TEXTE À LIRE
══════

Ce fut le cas ce lundi avec cette propriétaire du meilleur bar-pâtisserie de la péninsule, le bar Fiorentino. Traditionnel café et non moins traditionnelle cassata, annoncés 2 et 2,5 euros sur le panneau des prix mais facturés oralement 5 euros par la propriétaire bourgeoise et très bien mise qui fait la caisse. Nullement gênée, elle m’a rendu les 50 centimes comme s’il lui était moralement naturel de faire ses affaires quand elle le peut.

Quinze minutes après, sur le chemin vicinal vers Torca, on entre dans un autre golfe, un autre monde, une autre Italie, une autre sphère morale : l’amour de la terre, de la nature et du monde; l’amour des humains aussi.

Je longe un figuier aux feuilles odorantes et à certains fruits déjà mûrs; je me rends compte de son immensité, à voir son tronc, sa hauteur et sa longueur.

La propriétaire de la ferme, appelons-la Emilia, m’aperçoit et s’offre à m’expliquer que son figuier est plus que centenaire, que ses fruits sont mûrs de fin août à mi-novembre, qu’elle les sèche ou les transforme en confiture. Son bel arbre séculaire est sûrement unique à des kilomètres à la ronde.

Les figues étaient déjà un fruit royal chez les Romains, comme on peut le voir à la Villa Oplontis près de Pompéi. Figues, olives, raisins, et plus tard citrons, sont les joyaux de la Campanie.

Panier de figues, Villa de Poppée à Oplontis, près de Pompei
(79 avant J. C.)

Emilia me propose alors de me cueillir quelques figues, les fiche en italien: de deux ou trois elles en deviennent dix, tirées mûres du prince-arbre. Texture et goût sensuel au point que le sexe féminin se nomme aussi fica dans la langue du peuple.

Après sa cueillette, plutôt la récolte dont elle me fit offrande, elle se mit devant son arbre et, avec moi, médita sur la beauté du monde.

Je descends alors vers Torca et sa piazza ombragée, après cette leçon de choses, comme on disait à l’école primaire il y a soixante ans.

══════

Entrées d'éléments encadrés:
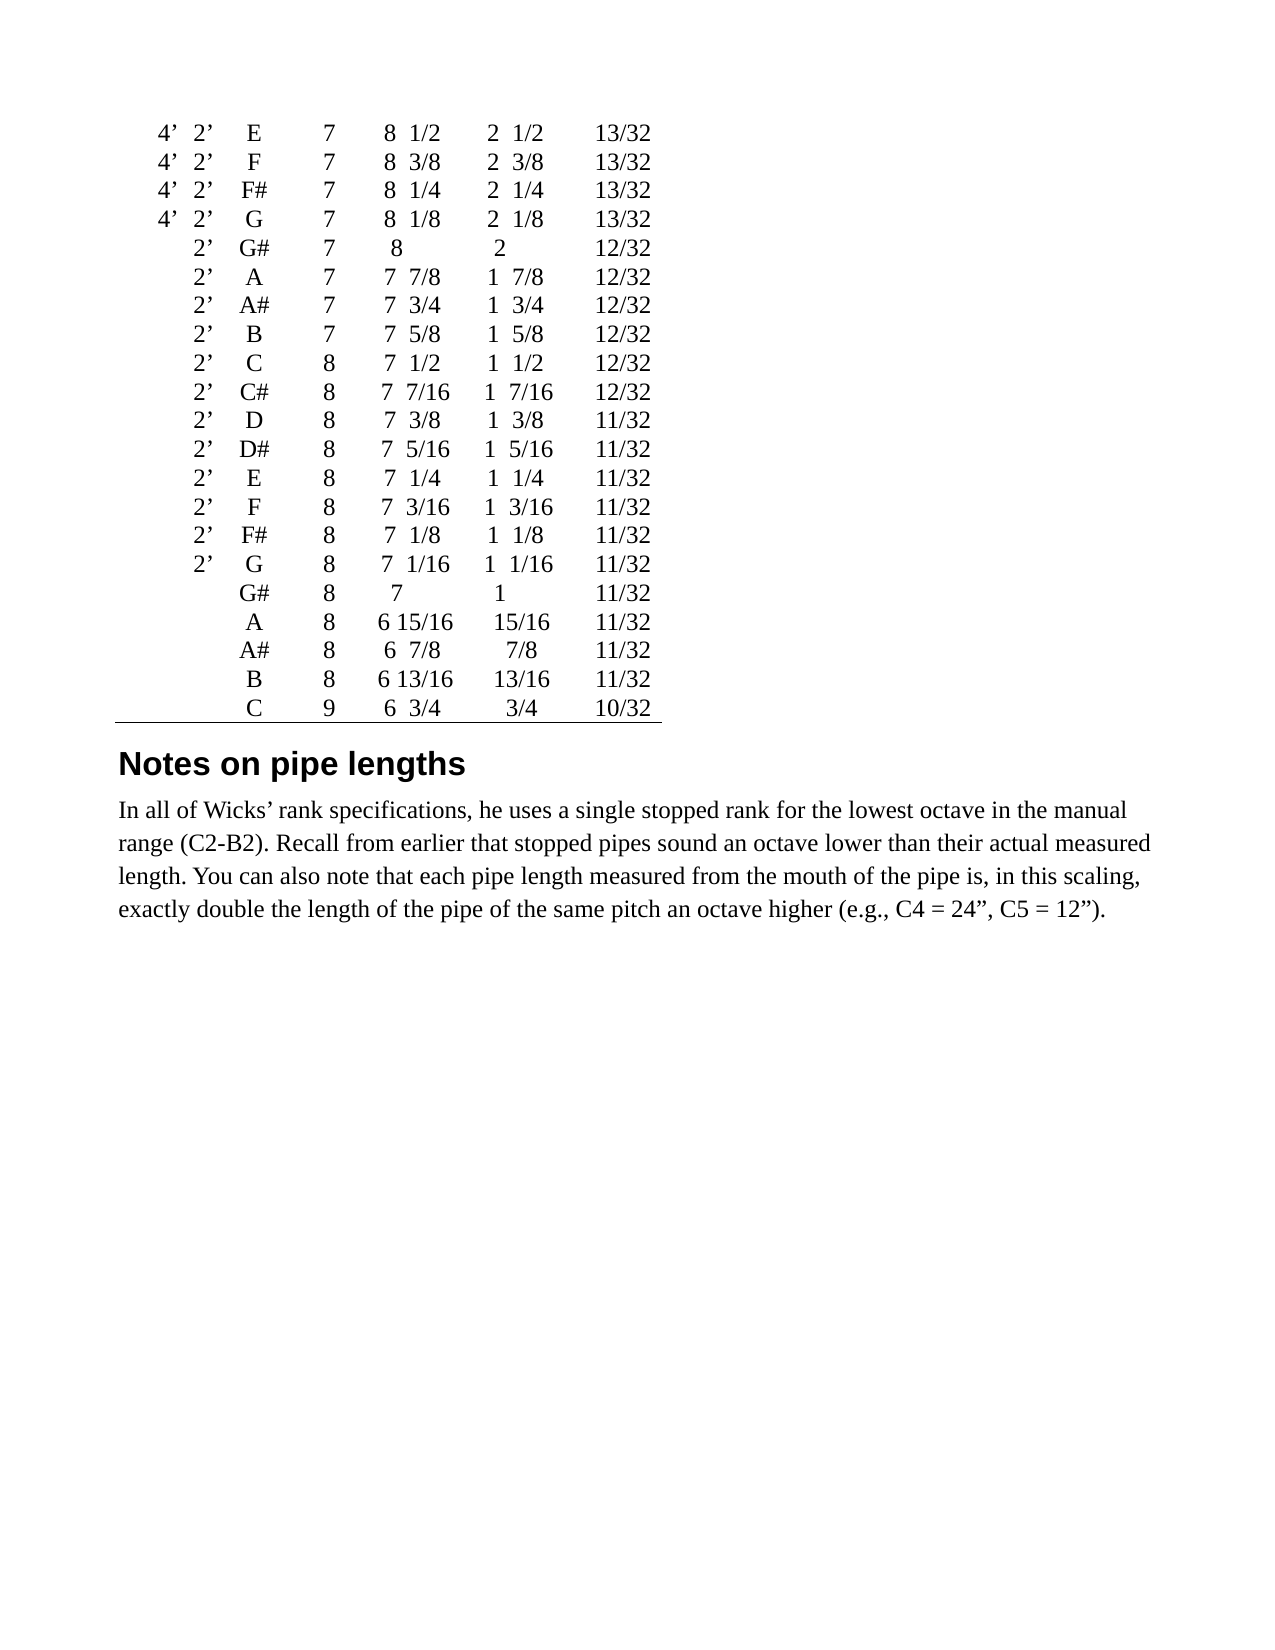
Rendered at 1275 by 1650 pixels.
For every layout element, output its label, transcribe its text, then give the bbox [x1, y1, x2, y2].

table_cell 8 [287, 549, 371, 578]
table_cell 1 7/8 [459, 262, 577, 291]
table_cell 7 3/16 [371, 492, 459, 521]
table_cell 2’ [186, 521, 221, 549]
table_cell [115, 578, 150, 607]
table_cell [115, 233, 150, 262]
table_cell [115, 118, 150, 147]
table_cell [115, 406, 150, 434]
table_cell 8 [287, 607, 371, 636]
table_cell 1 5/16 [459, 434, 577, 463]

══════

ÉNONCÉ 1
D'après le récit, pendant quelle période les fruits du figuier d'Emilia sont-ils mûrs ?
ÉNONCÉ 2
Modifiez les enregistrements depuis leur début jusqu'à la ligne contenant « table_cell [115, 233, 150, 262] » incluse, en remplaçant « pixels » par « px » sans rien changer d'autre. Donnez uniquement ce passage et omettez les images.
Le récit et les enregistrements sont sans rapport l'un avec l'autre.

RÉPONSE COMPLÈTE 1
De fin août à mi-novembre.

RÉPONSE COMPLÈTE 2
Rendered at 1275 by 1650 px.
For every layout element, output its label, transcribe its text, then give the bbox [x1, y1, x2, y2].

table_cell 8 [287, 549, 371, 578]
table_cell 1 7/8 [459, 262, 577, 291]
table_cell 7 3/16 [371, 492, 459, 521]
table_cell 2’ [186, 521, 221, 549]
table_cell [115, 578, 150, 607]
table_cell [115, 233, 150, 262]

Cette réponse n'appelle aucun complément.